How is the result a clean data set?

The resulting data set respects the 3 principles of dity data defined in Hadley Wickham's paper, Tidy data (http://vita.had.co.nz/papers/tidy-data.pdf)

  1. Each variable forms a column,
  2. each observation forms a row,
  3. each type of observational unit forms a table.

How does the script work?

  • We first load the dplyr library with the library(dplyr) command. dplyr provides a set of tools for efficiently manipulating datasets in R
  • We check whether the working directory contains the UCI HAR Dataset folder. In this case, we set the working directory to the actual folder, using the setwd() command.
  • We load each file in its own dataframe using the read.table command.
    • The content of subject_train.txt and subject_test.txt is merged into a subjects dataframe using dplyrs's bind_rows command
    • The content of y_train.txt.txt and y_train.txt.txt is merged into a activities dataframe using dplyrs's bind_rows command
    • Features from the features.txt file are loaded and cleaned using the gsub command and relevant regular expressions
      • parenthesis are removed,
      • -- are replaced with _,
      • the output is a clean_label vector.
    • The clean_label vector is used for column names when loading the measurements fromX_train.txt and X_test.txt files. The output is a measurement dataframe containing measurements with valid and relevant variables names. We chose to do this step (step 4 of the assignment) at that time to deal with clean variables names all along.
  • We create the data frame with all subjects, activities and measurements using the data_frame command.
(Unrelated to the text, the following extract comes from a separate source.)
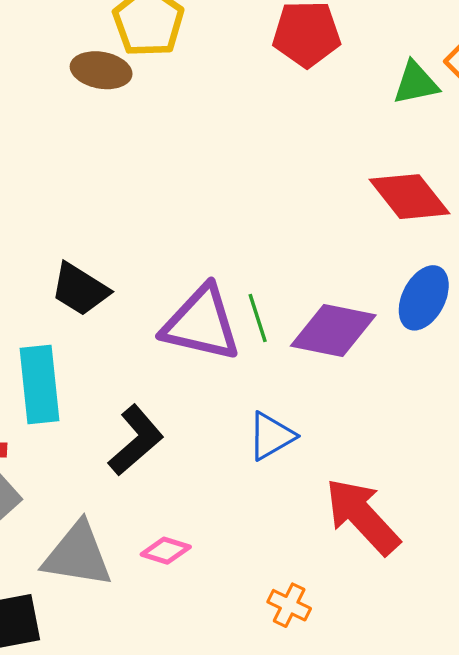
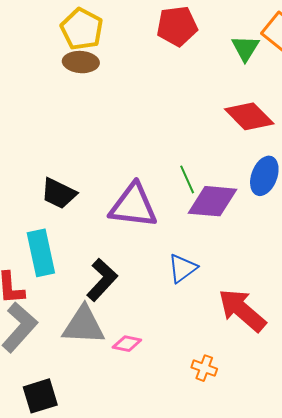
brown ellipse: (101, 70) -> (81, 62), moved
green triangle: (416, 83) -> (245, 48), turned -40
green line: (258, 318) -> (187, 179), moved
gray triangle: (78, 555) -> (84, 325), moved

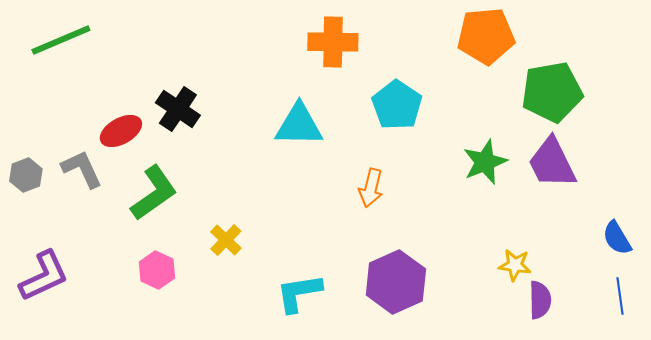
The output is an alltogether dataframe containing all 10299 observations and 563 variables.
  • We use dplyr's select command along with dplyr's matches command to keep only:
    • the subject_id column
    • the act_id column
    • columns containing mean or std at the end or before a _ character using the *(std|mean)($|_) regular expression
  • The output is a cleanset variable containing only the measurements on the mean and standard deviation for each measurement, as requested in step 2 of the assignment.
  • We mofify the cleanset variable to replace each activity id by a descriptive activity name.
    • We load the activity_labels.txt file
    • We use the inner_join dplyr command to match each id with the descriptive name
    • We remove the act_id column to keep only the descriptive name using dplyr's select command.
  • Finally, we create a second, independent tidy data set with the average of each variable for each activity and each subject:
    • first we group by subject and activity using dplyr's group_by command,
    • then we calculate the mean for each group using dplyrs- summarise_each command,
    • finally we use the setNames function to prefix each variable with the mogo_ string, to indicate that each variable represent the "mean of grouped observations"
  • The output is the avg_va variable containing 180 observations (30 subjects, each performing 6 activities)
  • This data frame is exported into the tidy.csv file using the write.table command. This file has been uploaded as requested in part 1 of the assignment.
    • This file can be loaded into R for inspection with the read.table("tidy.csv", header = TRUE) command. If you just generated the file from the script, make sure you go up one directory using the setwd("..") command, since the file is created in the folder tha contains the UCI HAR Dataset folder.